Bad argument. Most members of House and Senate are not lawmakers. Just do the math. In any given session, there are 600-1200 bills passed. That works out to about 1-2 bills per session, per member. In reality, two thirds of reps get no legislation passed. Lots of factors in that beyond ability (interests, constituency, seniority, committee chairmanship power, affiliated with party in/out of power, etc.....). Data from the 117th:
https://www.govtrack.us/congress/members/report-cards/2022/house/bills-enacted-ti
(note disclaimer in orange box).

152 reps = 0 bills
115 reps = 1 bill
83 reps = 2 bills
42 = 3
17 = 4
10 = 5
7 = 6
3 = 7
2 = 8
3 = 9
1 = 11
1 = 13

Debate on the bills is as important as the drafting of them, and on that score, she is quite effective. She focuses attention on legislation of interest to most Republicans. And on that score, her views on most issues are squarely in the mainstream of the GOP, majoritarian stuff. It's her style you don't like. But an awful lot of other people do. Cheerleading for/against legislation is an important part of the job, and she's very good at it for her constituencies.

That part in bold is really silly. The fundamental dynamic we're talking about is that GOP leadership has traditionally NOT represented well the views of the base.....that the reason we have the Freedom Caucus in the first place- to hold moderate leadership accountable for not pushing hard enough on the platform agenda. And then there's just your lack of understanding of how the House works. Leadership traditionally goes to reps who raise the most money. There are big chalkboards up 24/7, real-time standings on fundraising leaders. Relatively few districts have enough fundraising base to support it's own congressional election. So that fundraising inevitably comes from places like mega-donors, industry lobbyists, interest PACs across the spectrum, etc.... Very hard to make leadership with small donors from the base. You have to take your campaign nationwide and make news breaking glass. To make it to leadership, you have to take the swampy route....raising from all the special interest PACs, most of which are not part of the conservative movement.

Dude, if we had conservative legislation actually getting passed, there'd be no oxygen for a Freedom Caucus.

Tell you what, you are right. MTG is the Base. She is a stellar Congresswoman. Her positions will save the Nation. She is the Whip and her job is not to move Legislation or create laws. Ok? You are right. You convinced me. Long Live MTG...
Undoubtedly the leader of the GOP congressional delegation and she represents the majority of the Republican Party under Trump.
We are good. You only want to hear how right you are. So, you are right. If you are going to defend MTG as a good, responsible and sane Legislature than you are no better than the Dems pushing the Squad. There is no need to talk. That says it all. You are MAGA through and through and really don't want to discuss positions or the total Congress.

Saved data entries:
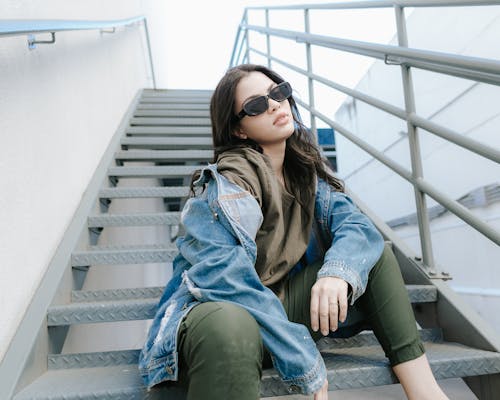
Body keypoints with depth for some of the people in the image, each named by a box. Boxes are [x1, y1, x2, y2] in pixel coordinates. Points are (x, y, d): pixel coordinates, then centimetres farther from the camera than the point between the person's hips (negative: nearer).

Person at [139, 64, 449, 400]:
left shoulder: (304, 167, 4)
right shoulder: (227, 182, -19)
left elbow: (354, 222, -6)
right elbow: (228, 279, -28)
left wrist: (337, 271, -29)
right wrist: (307, 370, -25)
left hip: (280, 301, 7)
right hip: (215, 313, -7)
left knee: (376, 254, -2)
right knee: (229, 326, -43)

* **EXERCISE TASKS**
A: Revise the part of the Congress passage that opens with the words "We are good." and closes with "the total Congress.", changing "Dems" to "Democrats".
B: Continue the Congress passage from where it stops.
These entries come from a separate source.

* **RESULTS IN ORDER**
A:
We are good. You only want to hear how right you are. So, you are right. If you are going to defend MTG as a good, responsible and sane Legislature than you are no better than the Democrats pushing the Squad. There is no need to talk. That says it all. You are MAGA through and through and really don't want to discuss positions or the total Congress.

B:
Everyone knowsTrump won in 2020

I can't say that anyone can know that for certain....but its an open question given how close the vote was and how corrupt Philly, Atlanta, Detroit and other Democratic run cities can be.

Biden pulled out a very narrow win by 80k votes in Penn, 12k votes in Georgia, 155k in Michigan, 11k votes in Arizona, 20k votes in Wisconsin

The fact that these margins were so small, the urban Democratic run cities so corrupt, and the fact that they literally stopped the voting count (while Trump as winning) only to see his leads evaporate later....does cast a pale over the election.

Mark Twain asked if there had ever been a free and fair election in Philadelphia...and that was 100+ years ago

https://en.wikipedia.org/wiki/2020_United_States_presidential_election


You don't believe Trump won?
You're a RINO
I actually do think he won.

I just can't prove how they cheated him out of it. (I assume it had something to do with mass mail in balloting)

But at the end of the day you don't care if he was cheated or not by the powers that be...you are just glad he lost.


I care about the rule of law...

If you did you would be madder about the 6 months of BLM riots instead of a few hour minor dust up at the Capitol. I was

You would also have been advocating for SCOTUS to take up the election case and do a through investigation into our "sacred democracy" to make sure ballot stuffing in certain 90% liberal dominated cities are not making a mockery of our elections. No case deserved to be taken up.

As it is there will always be a big question mark on the 2020 election. No, there isn't

[Justice Clarence Thomas called the cases an "ideal opportunity" to address an important question whether state lawmakers or state courts get the last word about the manner in which federal elections are carried out. And he called it "befuddling" and "inexplicable" that his colleagues were declining to weigh in.
"We failed to settle this dispute before the election, and thus provide clear rules. Now we again fail to provide clear rules for future elections. The decision to leave election law hidden beneath a shroud of doubt is baffling. By doing nothing, we invite further confusion and erosion of voter confidence," he wrote.

Thomas cited the expansion of mail-in voting as another reason to take the case and said "fraud is more prevalent with mail-in ballot]

I respect Thomas
Try again






Oh, therefore Trump won in 2020?


He certainly might have!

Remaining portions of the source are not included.